Travail à faire:
a. Dans le texte sur la réforme de l'Onu, quels pays sont cités comme théâtres d'efforts ou d'opérations de paix de l'Organisation ? Donnez-les tous.
b. Poursuivez le texte sur la réforme de l'Onu après sa dernière phrase.

Extrait de texte:
%%
L’architecture internationale, dont les grandes lignes avaient été dessinées dans l’immédiat après-guerre, a un besoin urgent d’adaptation. L’Onu n’a pas fondamentalement évolué depuis sa création. Longtemps paralysée par la rivalité des deux supergrands, l’Organisation des Nations unies risque l’apoplexie. La multiplicité des conflits oblige aujourd’hui l’Organisation à mener de front seize opérations de maintien de la paix, en déployant près de 60 000 hommes. Certaines de ces opérations reposent sur des résolutions remontant à 1949. Pourquoi ces crises ne trouvent-elles pas de solution ? Qu’on ne me fasse pas dire que l’Onu est obsolète ! Elle est en effet la seule institution légitime pour intervenir dans la prévention des crises. Les efforts déployés au Burundi, les opérations de rétablissement de la paix au Cambodge, au Mozambique, en Angola, sont remarquables.
Ainsi, priorité absolue, il nous faut réformer l’Onu, cet organisme dont nous souhaitons tous une meilleure efficacité. Celui-ci doit se recentrer sur ses activités fondamentales plutôt que se développer par l’agrégation de multiplicités d’agences de plus en plus spécialisées, et de commissions parfois complètement décalées par rapport à la réalité. Il existerait toujours, me dit-on, une commission de lutte contre l’apartheid en Afrique du Sud.
%%
Données brutes:
%%
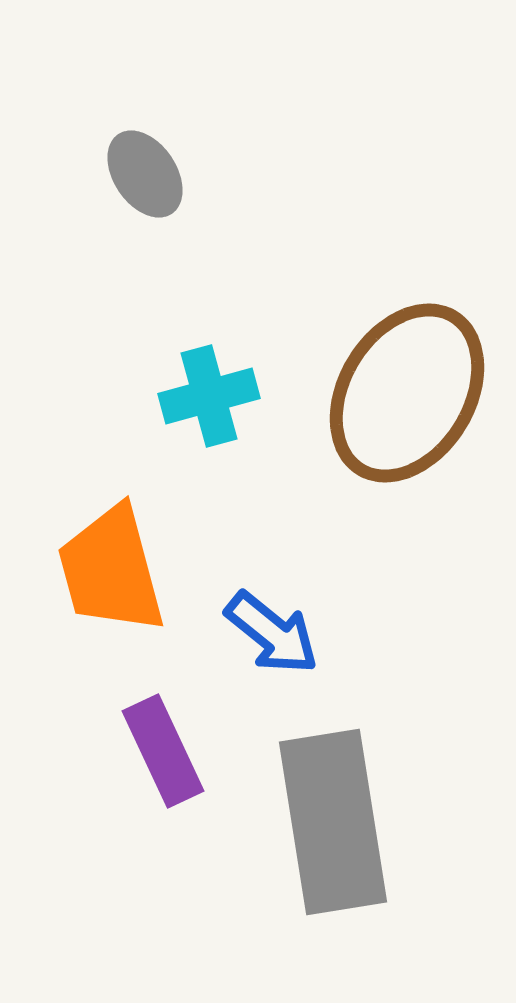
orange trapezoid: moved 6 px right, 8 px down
%%
Résultats de l'exercice:
a. Burundi, Cambodge, Mozambique, Angola

b.
Toutefois, pour changer l’Onu, il faut avant tout une transformation dans l’attitude des États membres à son égard. Qu’est-ce que l’Organisation des Nations unies, sinon l’expression de la volonté ou de l’impéritie des États ? La France, quant à elle, a largement contribué à renforcer la capacité militaire de l’Onu, par la présence d’officiers auprès du secrétaire général, mais aussi par les contributions en troupes puisqu’elle participe à dix opérations de maintien de la paix, avec près de 7 700 hommes. Il faut aussi régler la crise financière de l’Onu, et cela demande un effort de la part des États membres, en particulier du plus puissant d’entre eux.
Un autre acteur du maintien de la paix, pour nous Européens, c’est l’Otan. Vous connaissez les efforts déployés par la France pour adapter l’Organisation à ses nouvelles missions. Contrairement à ce qui a été un peu vite dit, la France n’a pas l’intention de réintégrer l’Otan. Il s’agit simplement, par des gestes concrets autorisés par le nouveau contexte politique, de réaliser les objectifs fixés par le sommet de l’Alliance de janvier 1994 : poursuivre de l’intérieur l’adaptation de celle-ci, qui nous semble insuffisante tant dans ses structures que dans ses procédures ; faciliter le développement d’une identité européenne au sein de l’Alliance, mais aussi à l’extérieur ; mettre en œuvre un réel contrôle politique de l’organisation militaire. La France pèse de toute sa spécificité dans la constitution du pilier européen de sécurité, dans ses différentes composantes : Otan, UEO, Pesc… Je ne m’y attarderai pas.
Enfin, dernier pilier de la paix pour la France, notre défense nationale. Je me contenterai d’évoquer deux pistes : d’abord, l’arme nucléaire restera la clef de voûte de notre système, dans la mesure où elle constitue la seule arme qui interdise la guerre contre notre territoire et nos intérêts vitaux. Les réactions suscitées par notre campagne d’essais sont largement surmédiatisées et retomberont dès la fin de notre campagne de tirs. L’engagement de la France de signer le CTBT dans les conditions annoncées par le président de la République garantit largement l’avenir.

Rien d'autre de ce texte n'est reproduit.